Последние два дня он готовил большую речь против Катилины, намереваясь выступить с ней в сенате. Речь была длинная, и он заучивал ее наизусть, проходя по многочисленным помещениям своего дома. Каждый абзац речи мысленно прикреплялся к определенному участку дома. Прекрасно зная расположение внутренних помещений своего дома, Цицерон таким образом запоминал всю речь, фиксируя внимание на главных деталях предстоящего выступления.
Давно сдерживающий себя, он понял, что момент настал, когда два дня назад к нему в дом явились Марк Красс, Марк Марцелл и Сципион Метелл. Внушительный состав делегации вызывал невольное уважение. Сенаторы, выступив от имени всего сената, потребовали прекратить бесчинства в городе и навести порядок. Красс достал тогда несколько анонимных писем, посланных сенаторам неизвестными друзьями. В них Красса и его товарищей предупреждали о готовящемся восстании катилинариев и предлагали бежать из города.
Цицерон, хорошо осведомленный об участии Красса в заговоре Катилины, искренне обрадовался. Своим признанием наличия заговора, этими письмами Марк Красс окончательно порывал с катилинариями. Консул хорошо понимал, что приход к нему Красса одобрен Цезарем и популярами, отступившими от катилинариев. Это была очень большая победа.
Цицерон не сумел скрыть своей радости. Катилинарии зашли слишком далеко в своих безумных требованиях, слишком напугали популяров и простых римских граждан, чтобы те пошли за мятежниками. Теперь катилинарии оставались одни, а это уже было не столь страшно. Без денег Красса, без городского плебса Цезаря они не смогут привлечь на свою сторону римлян. И в конечном итоге это было для Цицерона самым важным.
Консул благодарил сенаторов, заверяя, что сможет положить конец бесчинствам Катилины и его друзей в считанные дни. Особенно сердечно он благодарил Красса за его верность республике. После их ухода, окрыленный радостными надеждами, Цицерон принялся готовить свою речь против Катилины.
В ночь за семь дней до ноябрьских ид судьбе суждено было еще раз проверить мужество и стойкость Цицерона. Далеко за полночь ему доложили, что его хочет видеть хозяин таверны грек Эвхарист. Консул приказал немедленно провести его, несмотря на поздний час.
Запыхавшийся Эвхарист быстро рассказал Цицерону о грозной опасности. В последний момент мятежники решили, что в дом к Цицерону войдут двое, Цетег и Марций, разорившийся патриций, известный всем буйным нравом и отчаянной смелостью.
Консул слушал внимательно, почти не перебивая грека. Во время разговора Эвхарист часто улыбался, показывая свои гнилые зубы и пробуждая в Цицероне какое-то нарастающее отвращение.
— Значит, сегодня утром? — уточнил в последний раз консул.
— Сегодня, — подтвердил Эвхарист, — клянусь богами Олимпа, сегодня на рассвете они попытаются убить тебя.
— Потом они соберутся в сенат или заговорщики будут расправляться с сенаторами в их домах? — спросил Цицерон.
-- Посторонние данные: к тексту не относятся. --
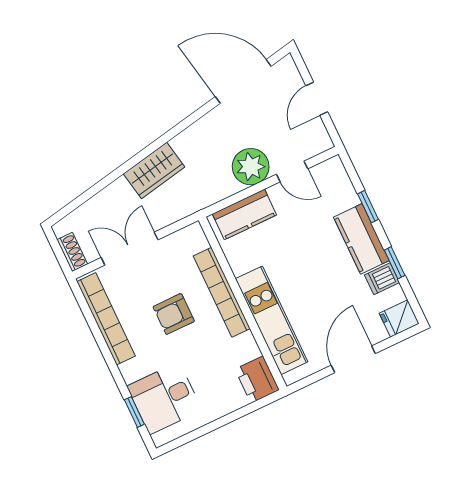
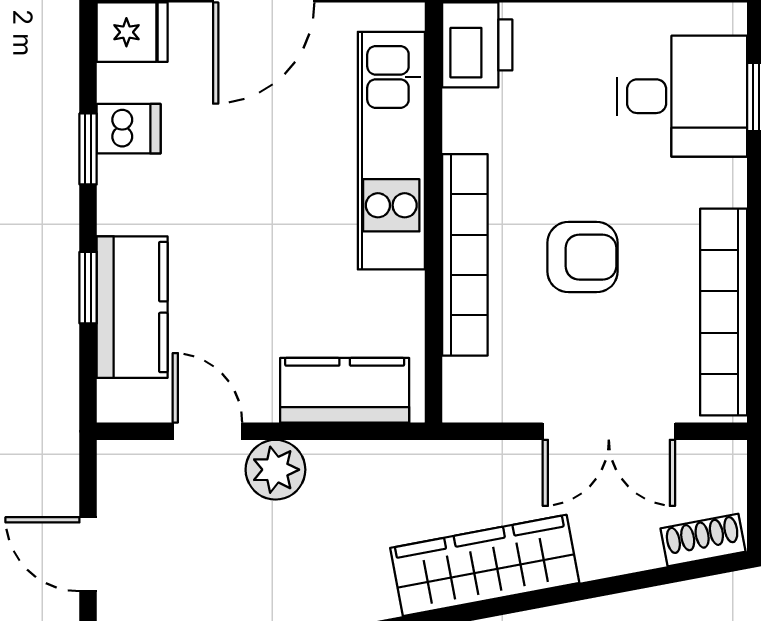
door: (317, 99) -> (88, 554), swing flipped
plant: (251, 167) -> (275, 470), width x0.73, depth x0.73
wardrobe: (154, 170) -> (485, 565), width x1.50
kitchen counter: (361, 239) -> (132, 307), moved
shoe rack: (72, 252) -> (703, 540), moved, turned 79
— В некоторых домах, но многие пойдут в сенат. Веттий сказал, что твое убийство послужит сигналом для всех. Ты их главная опасность, опора республики, — решил польстить консулу Эвхарист.
Цицерон не захотел замечать лести.
— Я знаю, — гордо кивнул головой консул, — если бы не я, безумец Катилина давно истребил бы весь город. Передай Веттию, что я благодарен ему за столь большое усердие на благо республики.
Эвхарист снова улыбнулся, понимающе кивая головой. Как часто подлость и предательство одних называют верностью и патриотизмом другие. И пока в государстве есть люди, оправдывающие доносчиков и предателей, таковые будут существовать. Но само предательство не может быть оправдано никакими, даже самыми высокими идеалами. Ибо не может быть к чести государства бесчестье его граждан. После ухода Эвхариста Цицерон сидел еще немного один, словно проверяя и взвешивая все обстоятельства дела. Затем, решительно поднявшись, приказал рабам позвать дежурного центуриона и номенклатора. Обоим был дан категорический приказ — не пускать на рассвете в дом никого. К префекту Антистию консул послал легионера с просьбой прислать дополнительные силы для охраны его дома. Несколько гонцов было послано к друзьям и клиентам Цицерона с просьбой собраться в этот поздний час у него дома.
Первым откликнулся на приглашение брат консула — Квинт Цицерон. Неуловимо похожий на своего брата, он отличался от него более резкими чертами лица и упрямо выставленным вперед подбородком. Цицерона очень обрадовал приход брата. Квинт был военным трибуном и мог пригодиться в сложившейся ситуации. Кроме всего прочего, он был еще и другом Цезаря.